A barca de Caronte

Na televisão, um programa sobre os hotéis mais caros do mundo. A diária muito maior do que o salário de todas as operárias da seção de embalagem. Injusto, Melissa protestou em silêncio, achando estranho o modo como a família assistia àquilo, sem expressar revolta, ao menos um mínimo de insatisfação. Como podiam achar divertido e natural a luxúria à qual nenhum deles jamais teria acesso? Era estranho mesmo, pensou indo para o quarto, enjoada, irritada com as imagens dos hotéis, a fala enrolada de alguns proprietários, o merecimento hereditário dos hóspedes. Estranho pois, até coisa de uma semana, também ela se sentava na frente da televisão. Também se extasiava com o luxo dos outros, grata pela vida comedida que vivia.

Já na cama, voltou a pensar em Iva. Olhou no relógio, na cabeceira. Poucas horas. Será que a colega teria coragem?

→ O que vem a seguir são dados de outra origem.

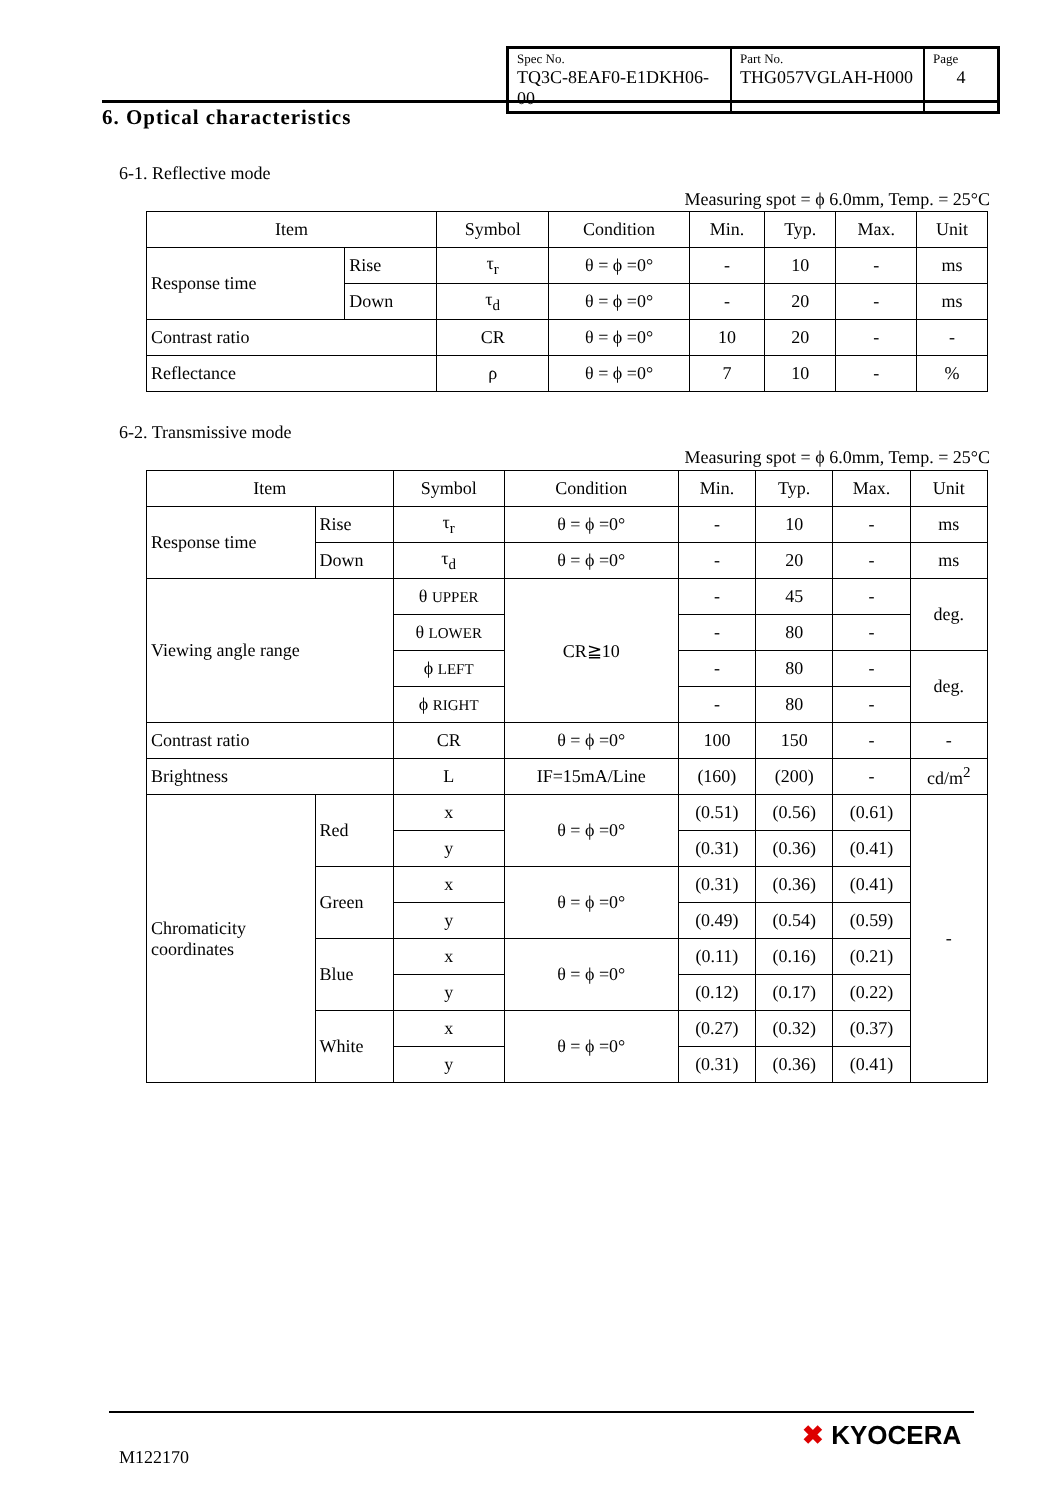| Spec No. TQ3C-8EAF0-E1DKH06-00 | Part No. THG057VGLAH-H000 | Page 4 |
6. Optical characteristics
6-1. Reflective mode
Measuring spot = ϕ 6.0mm, Temp. = 25°C
| Item | | Symbol | Condition | Min. | Typ. | Max. | Unit |
| Response time | Rise | τ<sub>r</sub> | θ = ϕ =0° | - | 10 | - | ms |
| | Down | τ<sub>d</sub> | θ = ϕ =0° | - | 20 | - | ms |
| Contrast ratio | | CR | θ = ϕ =0° | 10 | 20 | - | - |
| Reflectance | | ρ | θ = ϕ =0° | 7 | 10 | - | % |
6-2. Transmissive mode
Measuring spot = ϕ 6.0mm, Temp. = 25°C
| Item | | Symbol | Condition | Min. | Typ. | Max. | Unit |
| Response time | Rise | τ<sub>r</sub> | θ = ϕ =0° | - | 10 | - | ms |
| | Down | τ<sub>d</sub> | θ = ϕ =0° | - | 20 | - | ms |
| Viewing angle range | | θ UPPER | CR≧10 | - | 45 | - | deg. |
| | | θ LOWER | | - | 80 | - | |
| | | ϕ LEFT | | - | 80 | - | deg. |
| | | ϕ RIGHT | | - | 80 | - | |
| Contrast ratio | | CR | θ = ϕ =0° | 100 | 150 | - | - |
| Brightness | | L | IF=15mA/Line | (160) | (200) | - | cd/m<sup>2</sup> |
| Chromaticity coordinates | Red | x | θ = ϕ =0° | (0.51) | (0.56) | (0.61) | - |
| | | y | | (0.31) | (0.36) | (0.41) | |
| | Green | x | θ = ϕ =0° | (0.31) | (0.36) | (0.41) | |
| | | y | | (0.49) | (0.54) | (0.59) | |
| | Blue | x | θ = ϕ =0° | (0.11) | (0.16) | (0.21) | |
| | | y | | (0.12) | (0.17) | (0.22) | |
| | White | x | θ = ϕ =0° | (0.27) | (0.32) | (0.37) | |
| | | y | | (0.31) | (0.36) | (0.41) | |
M122170
✖ KYOCERA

O marido entrou assobiando no quarto. Melissa fingiu dormir. Ele estava contente, acreditando que a promoção no emprego possibilitaria trocar o carro.

-Me ajuda morrer, Mê.A súplica da colega do setor de embalagens, ecoando em sua cabeça.

No primeiro momento, o susto.Você está doente, Iva? Tá com problema?

Pergunta idiota, reconhecia. Quem não tem problemas? No caso de Iva, muitos. Vivia sozinha com as filhas, sem nenhuma ajuda do ex-marido. O malabarismo no pagamento para arcar com as contas. E aquele diagnóstico.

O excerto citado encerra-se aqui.